RAG systems treat knowledge as disconnected chunks and rely purely on vector similarity to find relevant context. This works for simple lookups but breaks down when agents need to reason across multiple pieces of information or remember previous interactions. The core issue is architectural: RAG retrofits context onto stateless systems rather than building with memory as a foundation.
This talk demonstrates an alternative approach using cognee, an open-source Python library that combines knowledge graphs with vector search to create persistent memory. I'll start by showing the basic API, which reduces the typical RAG boilerplate to a few lines of async Python. From there, we'll look at what happens under the hood: how documents get transformed into graph structures, how the ECL pipeline (Extract, Cognify, Load) processes different data types, and how queries traverse both graph relationships and vector similarity.
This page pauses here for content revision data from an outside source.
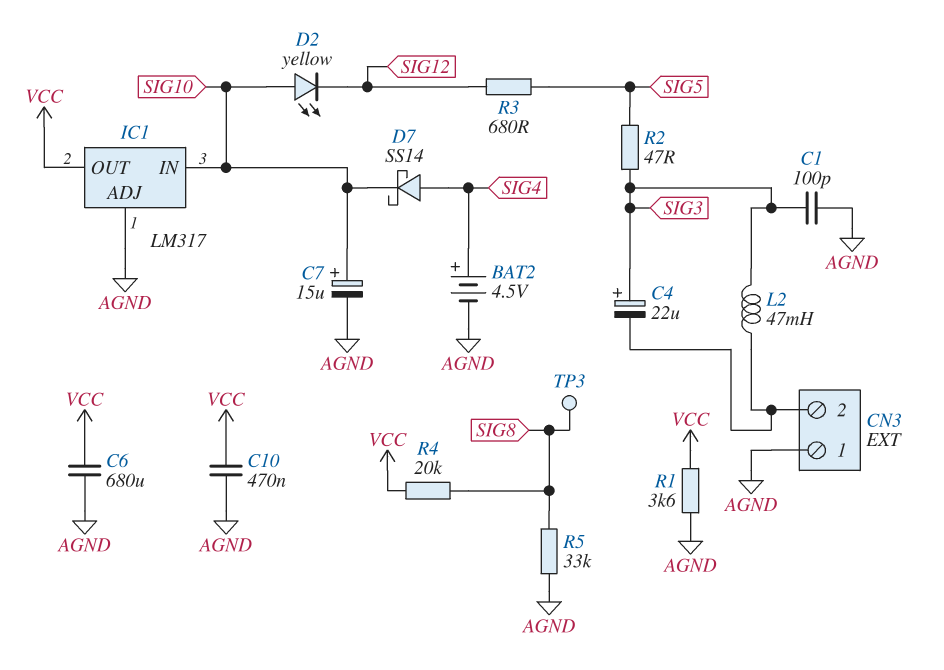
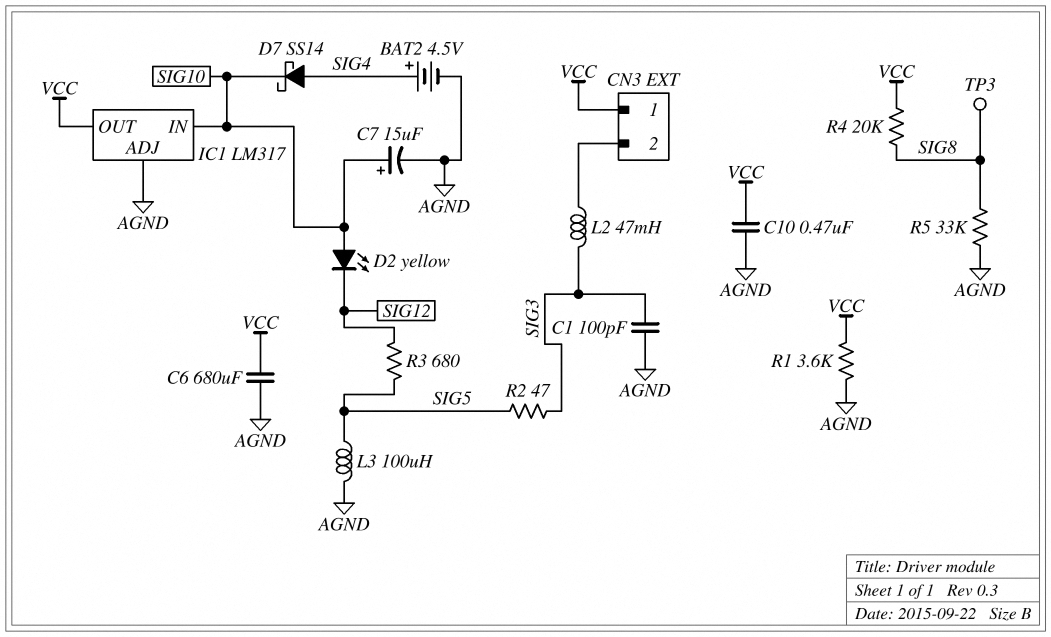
C4: 22uF (plus SIG3, minus CN3/2) -> none
CN3 pin 1: AGND -> VCC
L3: none -> 100uH (AGND, SIG5)

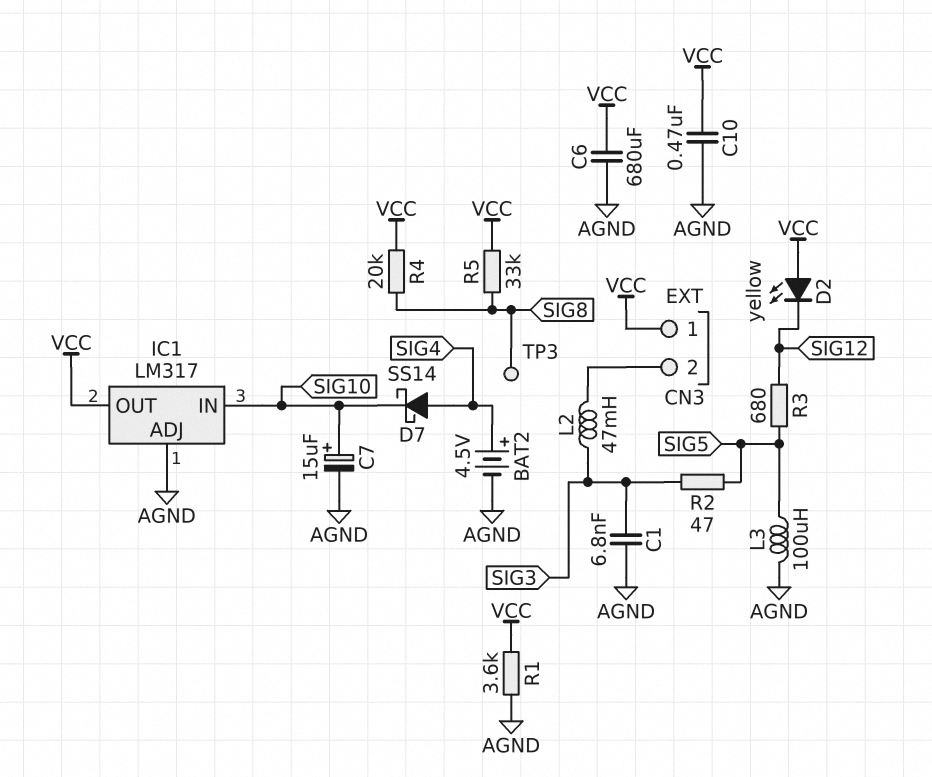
C1: 100pF (AGND, SIG3) -> 6.8nF (AGND, SIG3)
D2: LED yellow (A SIG10, K SIG12) -> LED yellow (A VCC, K SIG12)
R5: 33k (AGND, SIG8) -> 33k (SIG8, VCC)

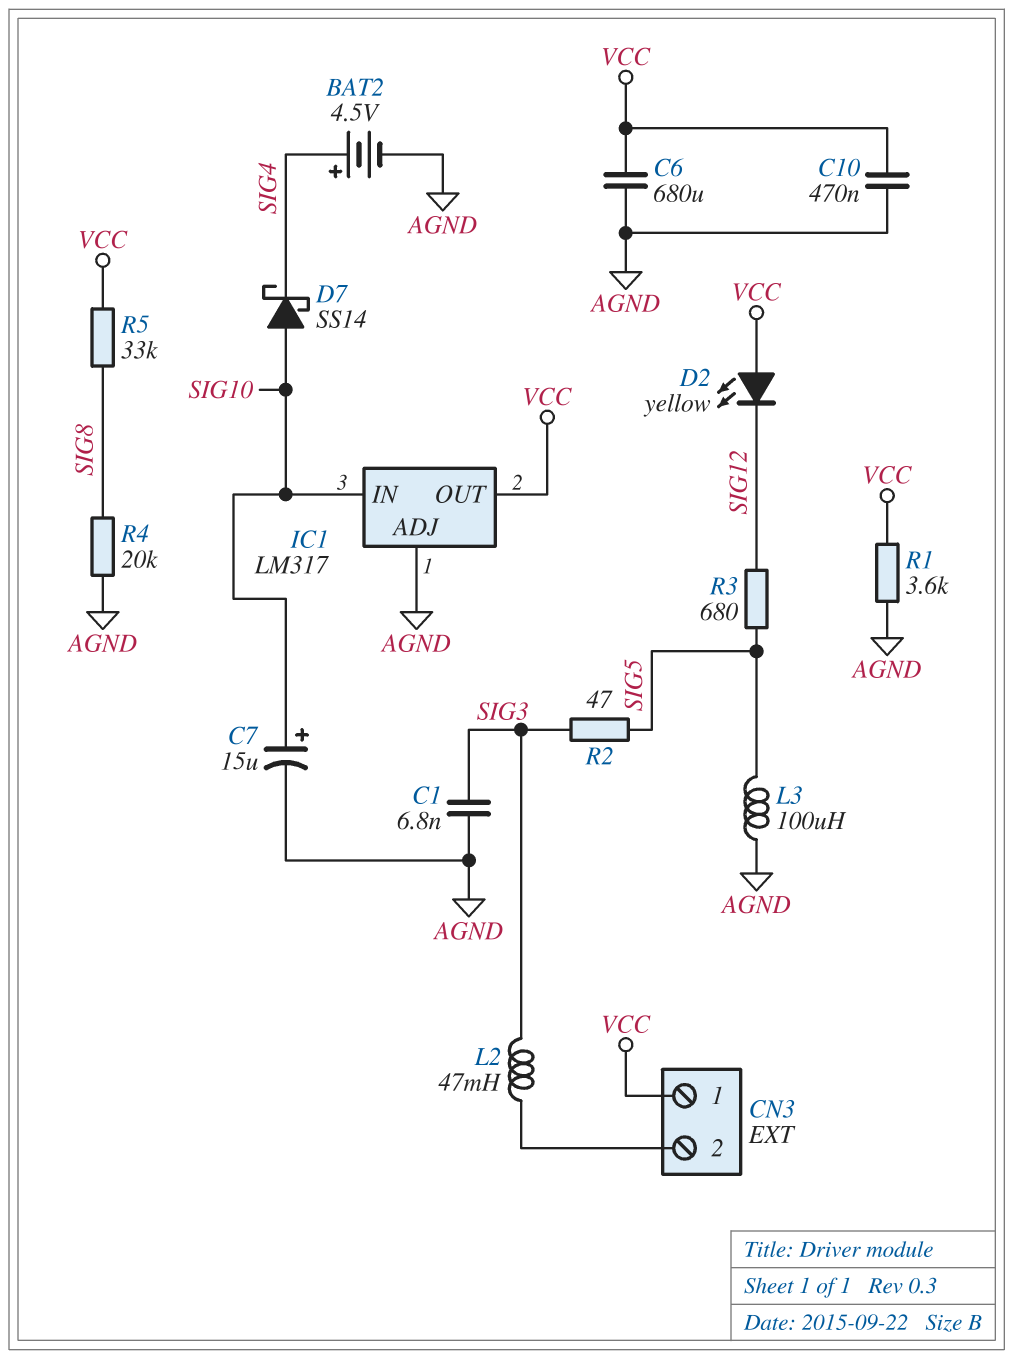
D7: schottky SS14 (A SIG4, K SIG10) -> schottky SS14 (A SIG10, K SIG4)
R4: 20k (SIG8, VCC) -> 20k (AGND, SIG8)
TP3: test point (SIG8) -> none

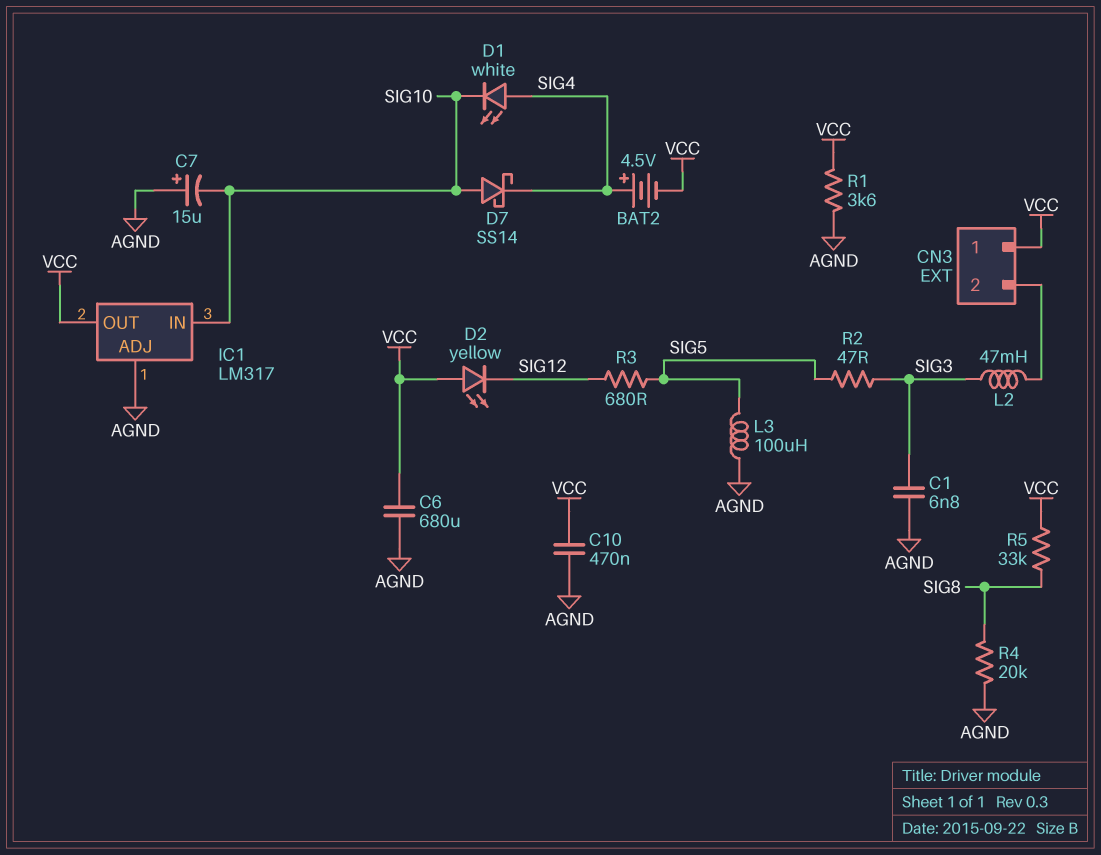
BAT2: 4.5V (plus SIG4, minus AGND) -> 4.5V (plus SIG4, minus VCC)
C7: 15uF (plus SIG10, minus AGND) -> 15uF (plus AGND, minus SIG10)
D1: none -> LED white (A SIG4, K SIG10)

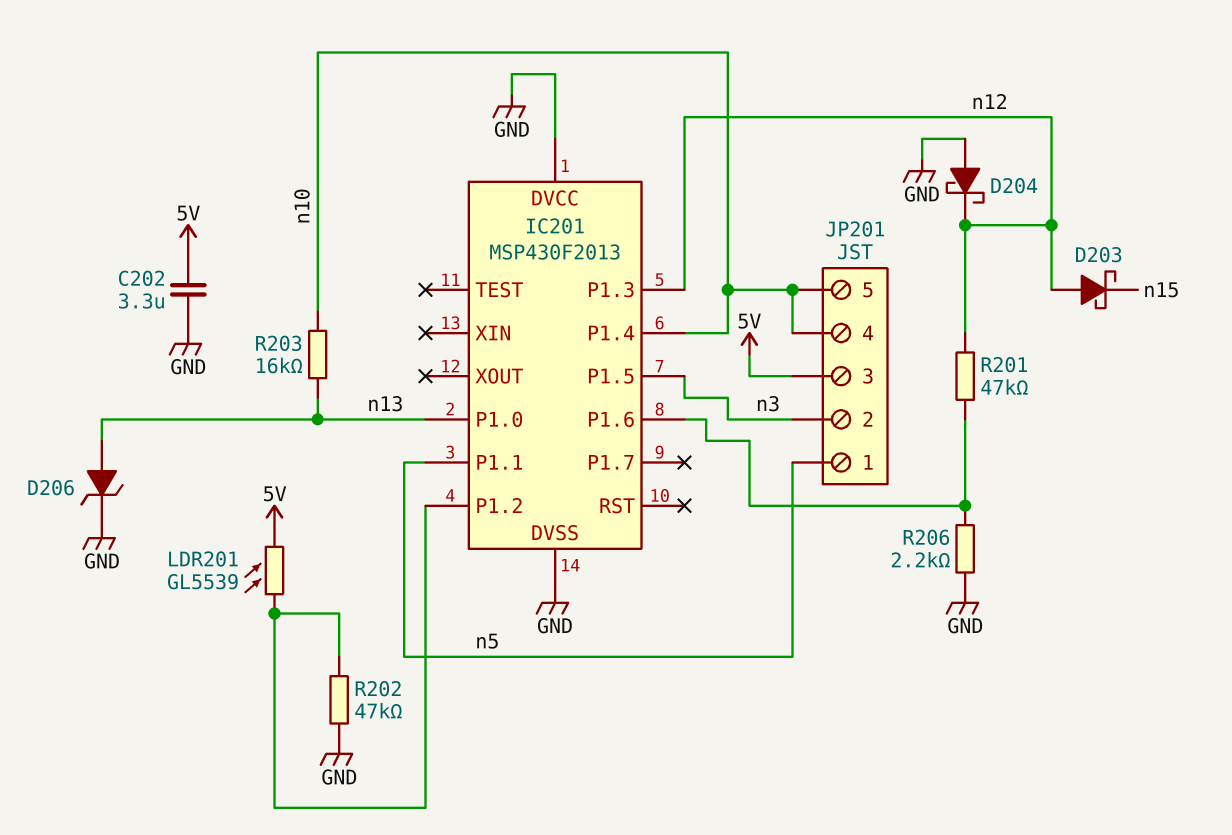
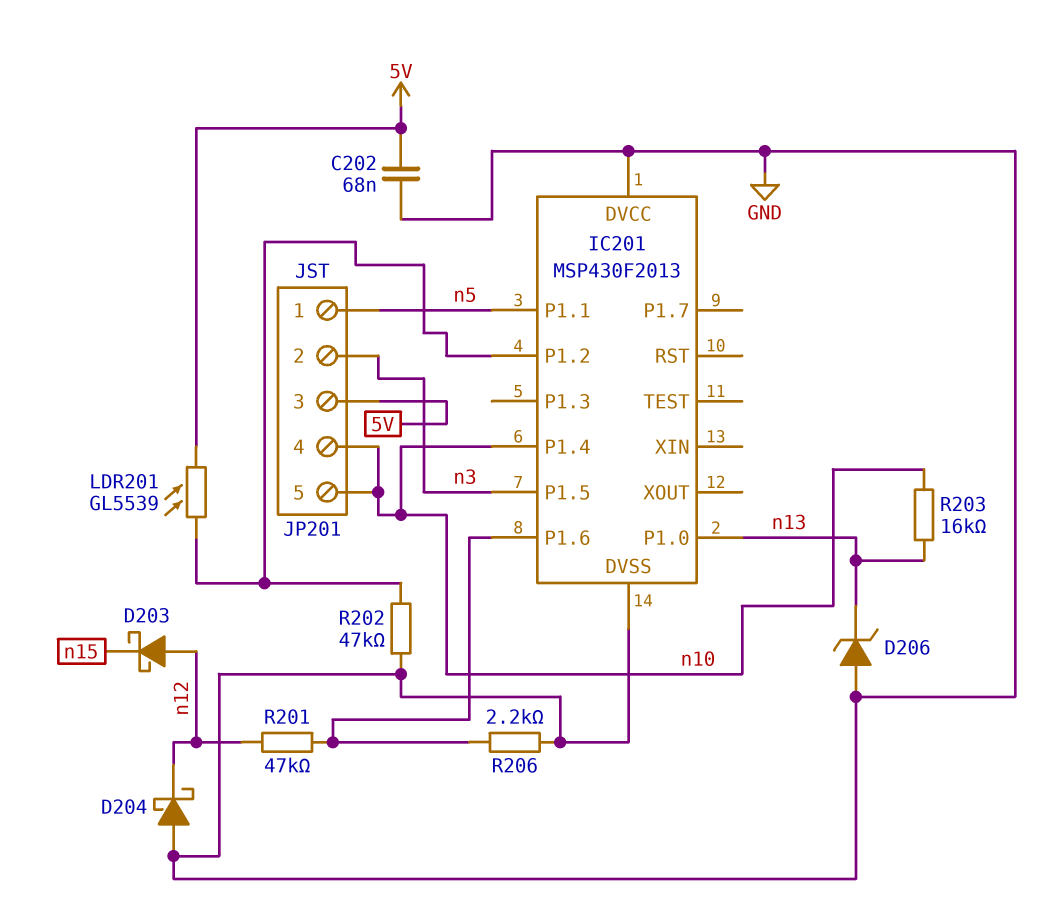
C202: 3.3uF (5V, GND) -> 68nF (5V, GND)
D206: zener (A n13, K GND) -> zener (A GND, K n13)
IC201 pin P1.3: n12 -> none

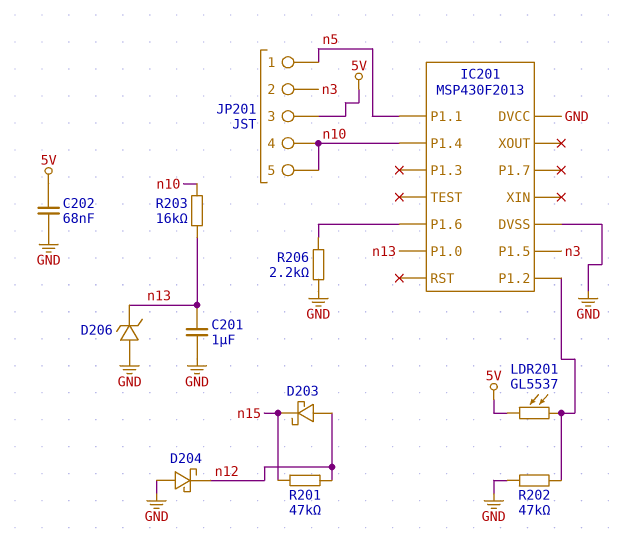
C201: none -> 1uF (GND, n13)
LDR201: GL5539 (5V, IC201/P1.2) -> GL5537 (5V, IC201/P1.2)
R201: 47k (IC201/P1.6, n12) -> 47k (n12, n15)

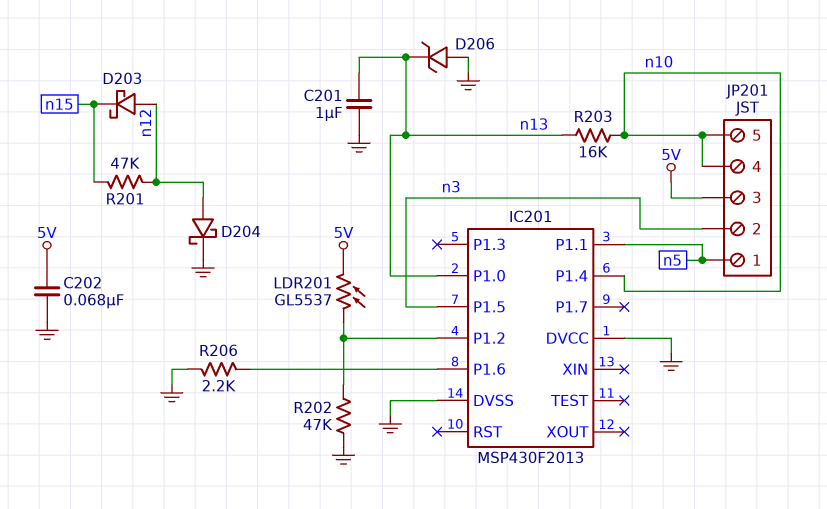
D204: schottky (A GND, K n12) -> schottky (A n12, K GND)

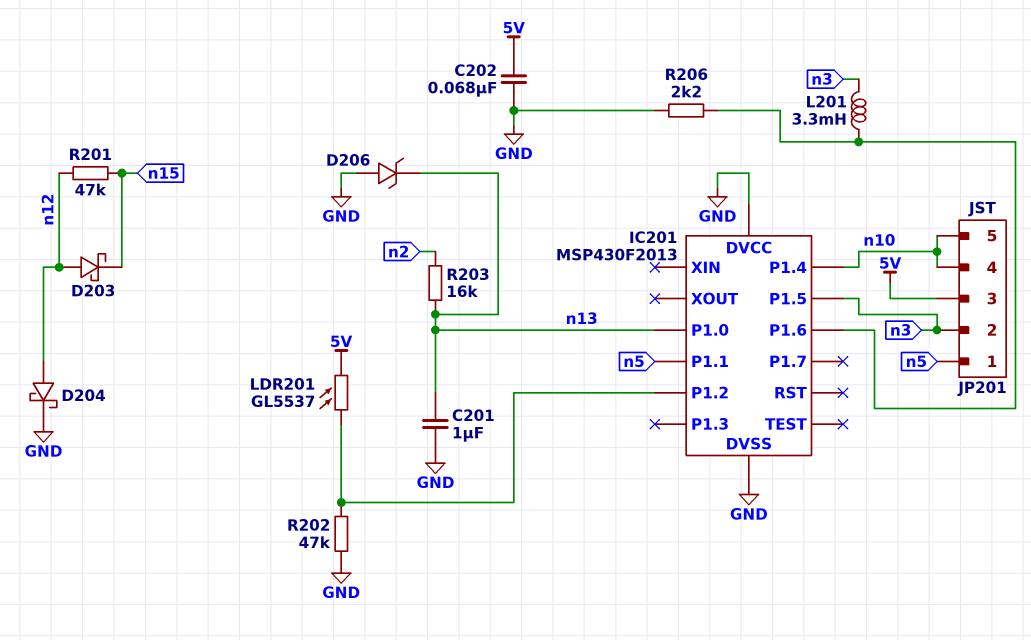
L201: none -> 3.3mH (IC201/P1.6, n3)
R203: 16k (n10, n13) -> 16k (n2, n13)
The live coding portion will build a working memory system using Kuzu for the graph layer and LanceDB for vectors, with Ollama providing local LLM inference. No API keys or cloud services required. I'll walk through adding unstructured data and executing searches that combine graph traversal with semantic matching.
We'll also cover practical considerations: when graph-based retrieval outperforms pure vector search, how to define custom ontologies for domain-specific applications, and the tradeoffs between different strategies. The talk concludes with a brief look at feedback mechanisms that allow the memory layer to improve over time based on user corrections.
Attendees will leave with working code they can run locally and a clear understanding of how memory-first architecture makes sense against RAG approaches.